──────── Extracted data ────────

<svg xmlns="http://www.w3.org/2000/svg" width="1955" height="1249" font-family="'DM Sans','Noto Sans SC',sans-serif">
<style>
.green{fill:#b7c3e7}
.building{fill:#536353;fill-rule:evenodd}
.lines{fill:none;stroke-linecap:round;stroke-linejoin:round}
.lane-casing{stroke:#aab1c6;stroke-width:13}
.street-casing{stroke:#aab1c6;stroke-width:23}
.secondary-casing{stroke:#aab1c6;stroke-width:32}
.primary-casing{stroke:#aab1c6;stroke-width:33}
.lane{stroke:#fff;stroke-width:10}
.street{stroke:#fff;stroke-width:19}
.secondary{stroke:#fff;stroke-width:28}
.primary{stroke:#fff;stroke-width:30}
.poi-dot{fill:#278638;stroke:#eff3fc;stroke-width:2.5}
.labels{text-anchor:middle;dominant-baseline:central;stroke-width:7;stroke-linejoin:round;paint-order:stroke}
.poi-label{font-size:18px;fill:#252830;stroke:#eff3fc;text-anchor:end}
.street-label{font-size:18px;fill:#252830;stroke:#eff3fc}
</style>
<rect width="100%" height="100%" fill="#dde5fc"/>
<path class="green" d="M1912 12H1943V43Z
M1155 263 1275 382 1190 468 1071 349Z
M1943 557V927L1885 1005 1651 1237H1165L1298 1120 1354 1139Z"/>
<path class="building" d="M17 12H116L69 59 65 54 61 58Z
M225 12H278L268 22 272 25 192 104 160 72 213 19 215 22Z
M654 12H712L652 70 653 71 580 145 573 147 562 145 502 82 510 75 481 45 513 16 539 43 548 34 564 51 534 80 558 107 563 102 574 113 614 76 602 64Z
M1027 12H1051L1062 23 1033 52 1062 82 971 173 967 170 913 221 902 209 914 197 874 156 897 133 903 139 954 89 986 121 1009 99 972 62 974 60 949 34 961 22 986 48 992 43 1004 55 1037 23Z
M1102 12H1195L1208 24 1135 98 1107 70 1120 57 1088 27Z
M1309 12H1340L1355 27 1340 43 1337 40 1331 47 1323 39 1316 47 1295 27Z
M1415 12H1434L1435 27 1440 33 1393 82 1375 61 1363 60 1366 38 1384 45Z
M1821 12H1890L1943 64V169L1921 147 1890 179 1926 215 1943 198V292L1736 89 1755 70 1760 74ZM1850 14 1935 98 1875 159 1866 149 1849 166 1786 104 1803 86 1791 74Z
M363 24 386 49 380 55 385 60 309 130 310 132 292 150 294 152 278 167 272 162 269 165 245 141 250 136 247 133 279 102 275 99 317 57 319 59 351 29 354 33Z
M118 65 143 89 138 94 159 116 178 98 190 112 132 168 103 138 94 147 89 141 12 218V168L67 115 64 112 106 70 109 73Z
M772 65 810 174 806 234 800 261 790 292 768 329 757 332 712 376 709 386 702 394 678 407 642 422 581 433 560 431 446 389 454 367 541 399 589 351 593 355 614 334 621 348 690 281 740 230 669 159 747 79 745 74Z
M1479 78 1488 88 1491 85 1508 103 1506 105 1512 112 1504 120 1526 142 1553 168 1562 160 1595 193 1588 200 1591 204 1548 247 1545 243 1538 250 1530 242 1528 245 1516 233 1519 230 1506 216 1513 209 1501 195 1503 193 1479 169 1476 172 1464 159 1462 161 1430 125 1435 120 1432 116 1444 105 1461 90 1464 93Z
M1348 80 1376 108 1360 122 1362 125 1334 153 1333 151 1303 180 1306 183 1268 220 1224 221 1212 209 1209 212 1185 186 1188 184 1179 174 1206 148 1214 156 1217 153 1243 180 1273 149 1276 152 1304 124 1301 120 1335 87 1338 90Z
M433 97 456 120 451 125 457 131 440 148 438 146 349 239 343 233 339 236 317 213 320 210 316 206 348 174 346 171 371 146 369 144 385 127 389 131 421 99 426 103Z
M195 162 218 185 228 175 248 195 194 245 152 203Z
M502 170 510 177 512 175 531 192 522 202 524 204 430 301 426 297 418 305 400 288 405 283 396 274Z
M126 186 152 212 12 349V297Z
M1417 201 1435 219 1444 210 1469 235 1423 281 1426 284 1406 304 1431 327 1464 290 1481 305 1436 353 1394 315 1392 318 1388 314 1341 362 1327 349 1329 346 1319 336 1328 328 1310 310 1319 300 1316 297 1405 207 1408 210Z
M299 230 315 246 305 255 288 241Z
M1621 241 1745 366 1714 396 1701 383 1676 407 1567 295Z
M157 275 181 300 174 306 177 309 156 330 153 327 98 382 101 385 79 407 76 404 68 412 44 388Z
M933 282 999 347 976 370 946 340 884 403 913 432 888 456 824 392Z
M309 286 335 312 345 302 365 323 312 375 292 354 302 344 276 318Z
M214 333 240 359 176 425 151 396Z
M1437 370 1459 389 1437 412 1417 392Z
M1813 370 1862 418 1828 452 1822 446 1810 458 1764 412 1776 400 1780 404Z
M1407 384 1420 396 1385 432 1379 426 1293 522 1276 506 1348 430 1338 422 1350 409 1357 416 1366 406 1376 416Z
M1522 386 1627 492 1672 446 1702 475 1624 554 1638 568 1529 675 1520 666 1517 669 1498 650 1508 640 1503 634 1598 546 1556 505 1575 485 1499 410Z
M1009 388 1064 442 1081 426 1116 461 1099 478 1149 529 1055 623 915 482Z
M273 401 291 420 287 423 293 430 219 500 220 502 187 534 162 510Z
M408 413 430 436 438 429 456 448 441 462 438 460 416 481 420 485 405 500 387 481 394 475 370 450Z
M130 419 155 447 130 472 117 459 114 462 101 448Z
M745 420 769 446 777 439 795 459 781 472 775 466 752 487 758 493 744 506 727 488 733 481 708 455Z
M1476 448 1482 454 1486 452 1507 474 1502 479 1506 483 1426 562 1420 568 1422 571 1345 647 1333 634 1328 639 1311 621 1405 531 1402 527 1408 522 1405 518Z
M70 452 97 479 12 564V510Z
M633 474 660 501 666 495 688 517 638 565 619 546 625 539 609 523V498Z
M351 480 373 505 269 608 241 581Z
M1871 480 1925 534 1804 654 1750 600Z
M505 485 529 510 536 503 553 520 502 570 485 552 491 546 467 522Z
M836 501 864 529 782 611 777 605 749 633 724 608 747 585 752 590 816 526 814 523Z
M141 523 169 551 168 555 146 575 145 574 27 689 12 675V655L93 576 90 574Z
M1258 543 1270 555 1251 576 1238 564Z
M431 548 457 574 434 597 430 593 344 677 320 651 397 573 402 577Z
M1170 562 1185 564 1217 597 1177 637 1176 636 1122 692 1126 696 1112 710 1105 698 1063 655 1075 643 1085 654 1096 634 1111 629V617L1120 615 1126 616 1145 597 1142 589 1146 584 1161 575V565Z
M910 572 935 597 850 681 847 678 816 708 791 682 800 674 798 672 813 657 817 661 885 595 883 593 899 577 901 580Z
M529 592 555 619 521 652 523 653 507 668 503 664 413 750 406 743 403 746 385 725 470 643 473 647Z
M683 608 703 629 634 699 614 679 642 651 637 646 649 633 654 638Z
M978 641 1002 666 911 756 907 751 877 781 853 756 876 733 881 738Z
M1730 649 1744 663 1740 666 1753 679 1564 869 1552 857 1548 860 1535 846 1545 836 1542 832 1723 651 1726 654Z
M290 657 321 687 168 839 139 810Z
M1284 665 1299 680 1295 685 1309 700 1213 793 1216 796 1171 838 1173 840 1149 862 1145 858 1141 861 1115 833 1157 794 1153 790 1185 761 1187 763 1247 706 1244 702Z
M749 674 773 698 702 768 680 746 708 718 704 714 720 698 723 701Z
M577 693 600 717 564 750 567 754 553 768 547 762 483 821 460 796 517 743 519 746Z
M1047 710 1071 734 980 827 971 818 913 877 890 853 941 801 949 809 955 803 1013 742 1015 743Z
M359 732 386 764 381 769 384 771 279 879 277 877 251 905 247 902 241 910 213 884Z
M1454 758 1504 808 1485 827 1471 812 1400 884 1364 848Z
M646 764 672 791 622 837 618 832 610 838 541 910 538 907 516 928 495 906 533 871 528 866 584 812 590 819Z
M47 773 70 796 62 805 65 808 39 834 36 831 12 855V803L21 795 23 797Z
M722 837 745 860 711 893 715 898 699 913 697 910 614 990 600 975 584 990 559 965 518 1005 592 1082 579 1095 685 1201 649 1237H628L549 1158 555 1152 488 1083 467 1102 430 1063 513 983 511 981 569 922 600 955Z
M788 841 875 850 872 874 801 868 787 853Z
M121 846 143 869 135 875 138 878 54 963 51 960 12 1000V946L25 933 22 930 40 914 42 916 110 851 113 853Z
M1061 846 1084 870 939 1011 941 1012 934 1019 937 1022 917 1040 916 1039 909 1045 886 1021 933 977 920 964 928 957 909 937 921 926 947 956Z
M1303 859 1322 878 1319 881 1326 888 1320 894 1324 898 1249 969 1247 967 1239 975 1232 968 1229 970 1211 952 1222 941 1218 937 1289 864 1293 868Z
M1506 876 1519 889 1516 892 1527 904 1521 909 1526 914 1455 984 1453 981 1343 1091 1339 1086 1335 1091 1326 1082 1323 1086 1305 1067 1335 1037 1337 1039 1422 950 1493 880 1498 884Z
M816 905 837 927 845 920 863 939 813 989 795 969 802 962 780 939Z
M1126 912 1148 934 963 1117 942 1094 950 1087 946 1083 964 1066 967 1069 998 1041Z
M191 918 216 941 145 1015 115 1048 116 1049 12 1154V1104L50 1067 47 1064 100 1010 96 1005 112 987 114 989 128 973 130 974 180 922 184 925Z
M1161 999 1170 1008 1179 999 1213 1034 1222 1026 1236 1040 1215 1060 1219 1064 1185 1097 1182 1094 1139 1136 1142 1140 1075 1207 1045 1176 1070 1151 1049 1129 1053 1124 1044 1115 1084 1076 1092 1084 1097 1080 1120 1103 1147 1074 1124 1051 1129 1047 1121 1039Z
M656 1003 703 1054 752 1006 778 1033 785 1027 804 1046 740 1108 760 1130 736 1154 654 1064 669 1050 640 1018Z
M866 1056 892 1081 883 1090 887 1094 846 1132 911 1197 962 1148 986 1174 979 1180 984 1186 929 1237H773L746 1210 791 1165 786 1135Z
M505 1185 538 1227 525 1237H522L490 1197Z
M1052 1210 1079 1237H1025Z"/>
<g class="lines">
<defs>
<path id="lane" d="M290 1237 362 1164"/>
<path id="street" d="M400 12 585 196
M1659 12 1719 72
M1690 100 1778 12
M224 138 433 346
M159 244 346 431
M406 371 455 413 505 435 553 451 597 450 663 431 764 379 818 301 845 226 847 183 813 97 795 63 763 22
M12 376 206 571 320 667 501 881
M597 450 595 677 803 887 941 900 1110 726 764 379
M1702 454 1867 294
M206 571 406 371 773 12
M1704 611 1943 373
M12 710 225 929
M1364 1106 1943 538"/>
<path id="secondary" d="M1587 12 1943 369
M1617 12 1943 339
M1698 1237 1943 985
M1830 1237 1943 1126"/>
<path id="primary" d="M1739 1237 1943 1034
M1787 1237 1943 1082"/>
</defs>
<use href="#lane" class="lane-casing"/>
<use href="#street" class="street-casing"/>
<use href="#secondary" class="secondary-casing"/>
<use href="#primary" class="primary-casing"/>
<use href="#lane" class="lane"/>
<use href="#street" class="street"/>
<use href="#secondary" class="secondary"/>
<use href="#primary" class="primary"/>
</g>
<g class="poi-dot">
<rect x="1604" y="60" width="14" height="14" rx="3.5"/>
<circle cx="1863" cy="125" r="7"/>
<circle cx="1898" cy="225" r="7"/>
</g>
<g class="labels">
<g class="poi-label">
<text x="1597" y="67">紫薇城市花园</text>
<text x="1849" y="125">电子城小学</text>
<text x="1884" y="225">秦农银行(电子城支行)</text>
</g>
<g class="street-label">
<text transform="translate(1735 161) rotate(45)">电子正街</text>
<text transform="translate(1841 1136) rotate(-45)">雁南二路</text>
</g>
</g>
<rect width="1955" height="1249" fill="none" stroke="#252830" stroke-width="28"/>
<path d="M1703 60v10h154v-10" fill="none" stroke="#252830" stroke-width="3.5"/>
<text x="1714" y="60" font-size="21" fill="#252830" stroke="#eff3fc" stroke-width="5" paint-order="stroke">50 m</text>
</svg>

────────

What you give back should be exactly the lines of the data above from the line with "M1871 480 1925 534 1804 654 1750 600Z" through the line with "M121 846 143", both of those included, and nothing more.

# Exercise response
M1871 480 1925 534 1804 654 1750 600Z
M505 485 529 510 536 503 553 520 502 570 485 552 491 546 467 522Z
M836 501 864 529 782 611 777 605 749 633 724 608 747 585 752 590 816 526 814 523Z
M141 523 169 551 168 555 146 575 145 574 27 689 12 675V655L93 576 90 574Z
M1258 543 1270 555 1251 576 1238 564Z
M431 548 457 574 434 597 430 593 344 677 320 651 397 573 402 577Z
M1170 562 1185 564 1217 597 1177 637 1176 636 1122 692 1126 696 1112 710 1105 698 1063 655 1075 643 1085 654 1096 634 1111 629V617L1120 615 1126 616 1145 597 1142 589 1146 584 1161 575V565Z
M910 572 935 597 850 681 847 678 816 708 791 682 800 674 798 672 813 657 817 661 885 595 883 593 899 577 901 580Z
M529 592 555 619 521 652 523 653 507 668 503 664 413 750 406 743 403 746 385 725 470 643 473 647Z
M683 608 703 629 634 699 614 679 642 651 637 646 649 633 654 638Z
M978 641 1002 666 911 756 907 751 877 781 853 756 876 733 881 738Z
M1730 649 1744 663 1740 666 1753 679 1564 869 1552 857 1548 860 1535 846 1545 836 1542 832 1723 651 1726 654Z
M290 657 321 687 168 839 139 810Z
M1284 665 1299 680 1295 685 1309 700 1213 793 1216 796 1171 838 1173 840 1149 862 1145 858 1141 861 1115 833 1157 794 1153 790 1185 761 1187 763 1247 706 1244 702Z
M749 674 773 698 702 768 680 746 708 718 704 714 720 698 723 701Z
M577 693 600 717 564 750 567 754 553 768 547 762 483 821 460 796 517 743 519 746Z
M1047 710 1071 734 980 827 971 818 913 877 890 853 941 801 949 809 955 803 1013 742 1015 743Z
M359 732 386 764 381 769 384 771 279 879 277 877 251 905 247 902 241 910 213 884Z
M1454 758 1504 808 1485 827 1471 812 1400 884 1364 848Z
M646 764 672 791 622 837 618 832 610 838 541 910 538 907 516 928 495 906 533 871 528 866 584 812 590 819Z
M47 773 70 796 62 805 65 808 39 834 36 831 12 855V803L21 795 23 797Z
M722 837 745 860 711 893 715 898 699 913 697 910 614 990 600 975 584 990 559 965 518 1005 592 1082 579 1095 685 1201 649 1237H628L549 1158 555 1152 488 1083 467 1102 430 1063 513 983 511 981 569 922 600 955Z
M788 841 875 850 872 874 801 868 787 853Z
M121 846 143 869 135 875 138 878 54 963 51 960 12 1000V946L25 933 22 930 40 914 42 916 110 851 113 853Z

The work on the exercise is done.